To be clear here, CarPlay is not an OS. CarPlay (as is Android Auto) is an app that steams an interface to the car’s system.

It’s a replacement interface that runs on your iPhone, but it’s not an infotainment system. It doesn’t do any of the heavy lifting those systems have to do to make CarPlay possible.


My bad.


Nice to see Linux in automotive. Recently, Daimler CEO mentioned that they understand now, that they need an operating system.

Guess what, he said: "think of Windows for cars"

That made me laugh hard. If they do what he says, it will be just another nail in the coffin of good ol' Daimler.


I am working for the Daimler daughter which is building the next next-gen Infotainment system. Curious to hear what your concrete concerns are--given the alternatives (buying in to Android or some other ecosystem), what would you do?


QNX/Linux/eCos/Sciopta

What is it that you really need, more than CAN, SOME/IP and a small Web-Server/-Client ?

Sciopta can even be bought ASIL-D/SIL3 certified.

Fills your 4MB flash not even half


Windows for cars has existed for a while! I worked on a project using "Windows Embedded Automotive", I didn't particularly enjoy it.


Oh, my car had¹ an infotainment system based on Windows for Automotive. It even included the .NET runtime! It was fun to reverse it and.. to reimplement the ECU using a Linux board.


OS for what ? for the entertainment system Windows might be better, you get official support and it should be fairly stable since you strip everything unnecessary from it.


> you get official support

How is that better than paying for Linux support, where there's a market for this service, rather than a monopoly?


Microsoft tried that, and it failed so hard they pretty much pretend it never existed. That world is ruled by Linux (and sometimes QNX) today.


The original Ford Sync, which was developed entirely by Microsoft, was great. Ford decided that they would develop their own UI for the next version on top of Windows Automotive, and it was an absolute mess. They blamed Microsoft, switched the OS to QNX and developed an all new UI, which is still a mess to this day.

I don't think Windows Automotive got a fair shake.


MS made a bad situation worse there - they took over version 2 from the original devs, outsourced maintenance, and pushed back on change requests assuming Ford would let them build V3 from scratch instead of (painfully) improving V2. That, as you know, is not what happened!


Interesting! I didn't know Ford brought Microsoft back on board to try and rescue the disastrous v2. No surprise that that it didn't work out, though.

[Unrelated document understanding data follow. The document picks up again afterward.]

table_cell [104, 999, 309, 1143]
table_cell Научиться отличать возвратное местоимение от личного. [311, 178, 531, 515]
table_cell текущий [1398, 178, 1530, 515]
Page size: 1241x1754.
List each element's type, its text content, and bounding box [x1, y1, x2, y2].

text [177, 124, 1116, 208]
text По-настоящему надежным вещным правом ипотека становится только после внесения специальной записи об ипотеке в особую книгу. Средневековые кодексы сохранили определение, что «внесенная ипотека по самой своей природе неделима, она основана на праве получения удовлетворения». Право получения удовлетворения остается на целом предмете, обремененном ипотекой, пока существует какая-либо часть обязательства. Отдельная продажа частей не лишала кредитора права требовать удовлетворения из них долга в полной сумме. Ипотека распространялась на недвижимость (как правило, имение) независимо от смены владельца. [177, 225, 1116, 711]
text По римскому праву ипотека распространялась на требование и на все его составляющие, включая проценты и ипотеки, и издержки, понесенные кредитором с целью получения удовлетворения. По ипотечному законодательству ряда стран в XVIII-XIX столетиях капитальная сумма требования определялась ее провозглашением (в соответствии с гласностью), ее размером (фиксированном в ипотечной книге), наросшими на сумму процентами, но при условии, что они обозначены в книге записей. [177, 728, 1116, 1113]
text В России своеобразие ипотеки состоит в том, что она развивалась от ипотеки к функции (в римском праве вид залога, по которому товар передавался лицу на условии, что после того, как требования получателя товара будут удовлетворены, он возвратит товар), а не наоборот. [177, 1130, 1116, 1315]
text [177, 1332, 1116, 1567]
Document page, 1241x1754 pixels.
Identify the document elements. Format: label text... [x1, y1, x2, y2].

If I remember correctly, the UI was Flash and the hardware was vastly underpowered.


Server room is ruled by Linux, on the embedded space there are other better suited RTOS alternatives, alongside the commercial ones, all the beloved FOSS alternatives are MIT/BSD based.

And even on server room, thanks to cloud, managed runtimes and servless, Linux's relevance is going to don't matter in the upcoming decade.


The specific context mentioned was integrated entertainment systems in cars, and no, there are no "better suited RTOS alternatives" in common use there. It's Linux or QNX.

Your generic talking points about Linux in other fields are completely irrelevant for that.


Fair enough, then I would point out to the bare metal Qt deployments and Android as well (which the Linux kernel is an implementation detail for the Java and ISO C userspace).